Can you return, word for word, the lines of the data from the one containing "name author: Benth." through the one containing "state / province: Michoacán", with both of those lines included?

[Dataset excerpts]
━━━━━━━━

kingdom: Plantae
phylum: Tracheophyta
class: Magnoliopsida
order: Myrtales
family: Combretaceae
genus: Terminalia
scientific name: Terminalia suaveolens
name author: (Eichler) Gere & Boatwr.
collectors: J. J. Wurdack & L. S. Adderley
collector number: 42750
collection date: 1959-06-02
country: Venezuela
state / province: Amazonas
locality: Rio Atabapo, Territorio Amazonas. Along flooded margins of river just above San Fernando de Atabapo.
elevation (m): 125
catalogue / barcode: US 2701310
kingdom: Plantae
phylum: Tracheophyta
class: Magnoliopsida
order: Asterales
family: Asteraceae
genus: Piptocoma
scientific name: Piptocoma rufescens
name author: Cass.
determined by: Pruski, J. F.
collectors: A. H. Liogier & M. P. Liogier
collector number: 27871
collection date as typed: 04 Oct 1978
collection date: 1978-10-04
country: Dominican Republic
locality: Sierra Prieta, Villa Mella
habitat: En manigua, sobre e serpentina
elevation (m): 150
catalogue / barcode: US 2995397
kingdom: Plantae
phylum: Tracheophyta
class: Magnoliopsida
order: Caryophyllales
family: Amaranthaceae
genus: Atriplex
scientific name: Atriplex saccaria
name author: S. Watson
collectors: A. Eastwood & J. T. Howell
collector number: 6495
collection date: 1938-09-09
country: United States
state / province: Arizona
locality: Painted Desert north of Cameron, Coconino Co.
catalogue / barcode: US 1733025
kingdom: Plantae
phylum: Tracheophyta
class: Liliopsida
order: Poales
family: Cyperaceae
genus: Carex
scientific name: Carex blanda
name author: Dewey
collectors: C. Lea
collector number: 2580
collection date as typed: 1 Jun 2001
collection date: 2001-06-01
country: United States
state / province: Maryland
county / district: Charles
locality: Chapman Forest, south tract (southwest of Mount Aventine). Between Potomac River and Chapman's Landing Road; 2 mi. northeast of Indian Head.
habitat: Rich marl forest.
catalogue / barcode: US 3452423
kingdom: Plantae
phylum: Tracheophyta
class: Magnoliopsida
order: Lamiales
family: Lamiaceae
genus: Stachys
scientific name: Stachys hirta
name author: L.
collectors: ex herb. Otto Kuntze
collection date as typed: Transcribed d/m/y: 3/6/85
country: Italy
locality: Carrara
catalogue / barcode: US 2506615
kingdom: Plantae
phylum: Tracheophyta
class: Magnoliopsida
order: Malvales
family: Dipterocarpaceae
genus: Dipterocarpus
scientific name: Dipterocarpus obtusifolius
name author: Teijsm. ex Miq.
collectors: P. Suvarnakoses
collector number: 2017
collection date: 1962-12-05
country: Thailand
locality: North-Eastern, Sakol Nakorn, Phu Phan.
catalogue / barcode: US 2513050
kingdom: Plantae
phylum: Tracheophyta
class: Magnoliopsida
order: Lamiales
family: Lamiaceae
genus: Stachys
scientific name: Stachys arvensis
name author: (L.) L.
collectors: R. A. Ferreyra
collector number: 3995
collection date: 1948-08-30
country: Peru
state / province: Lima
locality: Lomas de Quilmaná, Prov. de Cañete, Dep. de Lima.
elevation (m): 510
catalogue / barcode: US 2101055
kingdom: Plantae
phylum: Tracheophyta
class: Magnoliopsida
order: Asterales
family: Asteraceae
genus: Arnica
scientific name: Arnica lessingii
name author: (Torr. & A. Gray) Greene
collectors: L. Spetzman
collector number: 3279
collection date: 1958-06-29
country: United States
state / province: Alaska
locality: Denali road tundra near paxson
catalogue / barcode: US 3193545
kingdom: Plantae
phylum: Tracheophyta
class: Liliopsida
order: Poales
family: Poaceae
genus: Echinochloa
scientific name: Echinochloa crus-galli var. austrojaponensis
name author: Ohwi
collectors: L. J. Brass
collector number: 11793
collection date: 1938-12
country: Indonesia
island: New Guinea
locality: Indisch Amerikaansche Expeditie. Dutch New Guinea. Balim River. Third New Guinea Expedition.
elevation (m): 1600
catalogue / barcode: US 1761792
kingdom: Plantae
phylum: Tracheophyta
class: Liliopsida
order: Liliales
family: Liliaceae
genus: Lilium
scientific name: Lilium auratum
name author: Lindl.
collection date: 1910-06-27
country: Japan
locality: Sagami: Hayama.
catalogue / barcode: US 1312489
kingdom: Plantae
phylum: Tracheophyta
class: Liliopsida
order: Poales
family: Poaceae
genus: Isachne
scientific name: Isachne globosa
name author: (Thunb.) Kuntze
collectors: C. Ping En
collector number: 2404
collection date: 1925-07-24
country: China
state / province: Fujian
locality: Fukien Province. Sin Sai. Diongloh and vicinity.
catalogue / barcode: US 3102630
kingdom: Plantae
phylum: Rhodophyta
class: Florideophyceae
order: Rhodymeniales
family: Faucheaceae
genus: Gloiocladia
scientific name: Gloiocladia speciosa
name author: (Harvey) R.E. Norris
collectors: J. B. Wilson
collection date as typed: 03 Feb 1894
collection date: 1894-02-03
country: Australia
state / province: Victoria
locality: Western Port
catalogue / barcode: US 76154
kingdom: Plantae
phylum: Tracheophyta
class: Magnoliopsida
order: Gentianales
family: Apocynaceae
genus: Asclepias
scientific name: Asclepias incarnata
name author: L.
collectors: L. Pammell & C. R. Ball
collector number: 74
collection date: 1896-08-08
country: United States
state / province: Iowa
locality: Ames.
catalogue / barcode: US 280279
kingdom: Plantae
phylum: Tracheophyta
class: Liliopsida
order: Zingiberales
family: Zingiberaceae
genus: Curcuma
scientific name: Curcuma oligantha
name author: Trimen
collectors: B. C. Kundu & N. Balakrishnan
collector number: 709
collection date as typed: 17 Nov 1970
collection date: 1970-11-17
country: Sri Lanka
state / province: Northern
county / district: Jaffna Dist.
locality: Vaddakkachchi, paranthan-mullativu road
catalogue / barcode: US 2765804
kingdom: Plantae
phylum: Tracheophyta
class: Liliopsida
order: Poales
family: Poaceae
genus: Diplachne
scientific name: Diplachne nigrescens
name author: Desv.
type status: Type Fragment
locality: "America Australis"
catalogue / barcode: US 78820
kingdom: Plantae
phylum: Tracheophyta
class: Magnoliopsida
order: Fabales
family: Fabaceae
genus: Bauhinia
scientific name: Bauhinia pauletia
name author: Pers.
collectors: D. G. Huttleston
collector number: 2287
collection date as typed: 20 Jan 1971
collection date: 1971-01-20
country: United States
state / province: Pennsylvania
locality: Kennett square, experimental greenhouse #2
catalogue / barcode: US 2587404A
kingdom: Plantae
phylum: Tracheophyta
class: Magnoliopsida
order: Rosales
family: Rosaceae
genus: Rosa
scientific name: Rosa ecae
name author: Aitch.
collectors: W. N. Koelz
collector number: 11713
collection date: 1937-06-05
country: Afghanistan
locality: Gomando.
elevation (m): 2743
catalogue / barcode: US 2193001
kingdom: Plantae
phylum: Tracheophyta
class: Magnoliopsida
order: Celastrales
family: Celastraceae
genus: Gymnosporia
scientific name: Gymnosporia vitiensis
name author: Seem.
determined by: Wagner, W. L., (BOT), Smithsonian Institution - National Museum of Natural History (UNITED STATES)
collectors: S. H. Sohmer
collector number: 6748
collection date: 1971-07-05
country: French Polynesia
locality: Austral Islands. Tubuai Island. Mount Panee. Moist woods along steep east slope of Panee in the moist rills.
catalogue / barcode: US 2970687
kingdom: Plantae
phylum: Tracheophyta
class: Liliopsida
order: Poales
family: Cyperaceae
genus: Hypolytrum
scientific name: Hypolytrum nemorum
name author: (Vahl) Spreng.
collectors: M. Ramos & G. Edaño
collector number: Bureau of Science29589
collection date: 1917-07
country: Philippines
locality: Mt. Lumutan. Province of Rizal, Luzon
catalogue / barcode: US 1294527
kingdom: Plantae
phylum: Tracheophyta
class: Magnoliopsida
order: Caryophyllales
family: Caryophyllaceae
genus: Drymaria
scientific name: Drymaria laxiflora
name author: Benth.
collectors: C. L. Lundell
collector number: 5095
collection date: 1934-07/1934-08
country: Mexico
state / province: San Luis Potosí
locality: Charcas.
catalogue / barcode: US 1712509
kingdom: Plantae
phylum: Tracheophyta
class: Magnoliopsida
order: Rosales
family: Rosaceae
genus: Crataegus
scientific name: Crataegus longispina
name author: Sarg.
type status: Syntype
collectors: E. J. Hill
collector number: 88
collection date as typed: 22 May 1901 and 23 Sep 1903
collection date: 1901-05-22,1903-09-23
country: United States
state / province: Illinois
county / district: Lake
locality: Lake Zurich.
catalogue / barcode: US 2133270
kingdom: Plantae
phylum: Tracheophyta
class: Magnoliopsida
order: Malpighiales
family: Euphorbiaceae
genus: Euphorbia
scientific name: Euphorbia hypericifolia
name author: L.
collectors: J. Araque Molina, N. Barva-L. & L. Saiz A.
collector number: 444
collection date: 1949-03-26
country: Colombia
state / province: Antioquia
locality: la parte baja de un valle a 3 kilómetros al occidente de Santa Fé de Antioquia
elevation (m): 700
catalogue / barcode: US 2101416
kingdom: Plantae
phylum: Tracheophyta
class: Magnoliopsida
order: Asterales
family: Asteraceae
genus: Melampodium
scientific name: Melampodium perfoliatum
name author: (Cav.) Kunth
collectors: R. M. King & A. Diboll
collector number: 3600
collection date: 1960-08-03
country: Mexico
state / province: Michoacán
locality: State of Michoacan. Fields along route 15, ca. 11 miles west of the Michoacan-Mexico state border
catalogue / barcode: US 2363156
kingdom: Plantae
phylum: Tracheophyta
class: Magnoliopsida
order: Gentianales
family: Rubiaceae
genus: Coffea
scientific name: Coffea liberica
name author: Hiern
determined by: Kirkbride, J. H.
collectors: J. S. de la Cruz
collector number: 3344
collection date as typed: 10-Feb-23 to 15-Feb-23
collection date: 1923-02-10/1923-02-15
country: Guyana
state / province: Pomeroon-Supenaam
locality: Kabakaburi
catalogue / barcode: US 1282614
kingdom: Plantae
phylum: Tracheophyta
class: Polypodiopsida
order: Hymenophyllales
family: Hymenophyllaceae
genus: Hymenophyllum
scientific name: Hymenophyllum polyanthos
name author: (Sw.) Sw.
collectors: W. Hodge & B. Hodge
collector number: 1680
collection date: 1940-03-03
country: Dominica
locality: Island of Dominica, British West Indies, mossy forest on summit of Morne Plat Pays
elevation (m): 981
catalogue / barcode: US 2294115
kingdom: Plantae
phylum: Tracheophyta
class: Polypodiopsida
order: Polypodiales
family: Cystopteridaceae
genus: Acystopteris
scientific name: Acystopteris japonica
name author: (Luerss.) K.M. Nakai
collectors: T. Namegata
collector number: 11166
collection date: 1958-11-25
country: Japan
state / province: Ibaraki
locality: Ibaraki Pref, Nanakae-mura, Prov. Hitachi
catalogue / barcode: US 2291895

━━━━━━━━

* RIGHT ANSWER
name author: Benth.
collectors: C. L. Lundell
collector number: 5095
collection date: 1934-07/1934-08
country: Mexico
state / province: San Luis Potosí
locality: Charcas.
catalogue / barcode: US 1712509
kingdom: Plantae
phylum: Tracheophyta
class: Magnoliopsida
order: Rosales
family: Rosaceae
genus: Crataegus
scientific name: Crataegus longispina
name author: Sarg.
type status: Syntype
collectors: E. J. Hill
collector number: 88
collection date as typed: 22 May 1901 and 23 Sep 1903
collection date: 1901-05-22,1903-09-23
country: United States
state / province: Illinois
county / district: Lake
locality: Lake Zurich.
catalogue / barcode: US 2133270
kingdom: Plantae
phylum: Tracheophyta
class: Magnoliopsida
order: Malpighiales
family: Euphorbiaceae
genus: Euphorbia
scientific name: Euphorbia hypericifolia
name author: L.
collectors: J. Araque Molina, N. Barva-L. & L. Saiz A.
collector number: 444
collection date: 1949-03-26
country: Colombia
state / province: Antioquia
locality: la parte baja de un valle a 3 kilómetros al occidente de Santa Fé de Antioquia
elevation (m): 700
catalogue / barcode: US 2101416
kingdom: Plantae
phylum: Tracheophyta
class: Magnoliopsida
order: Asterales
family: Asteraceae
genus: Melampodium
scientific name: Melampodium perfoliatum
name author: (Cav.) Kunth
collectors: R. M. King & A. Diboll
collector number: 3600
collection date: 1960-08-03
country: Mexico
state / province: Michoacán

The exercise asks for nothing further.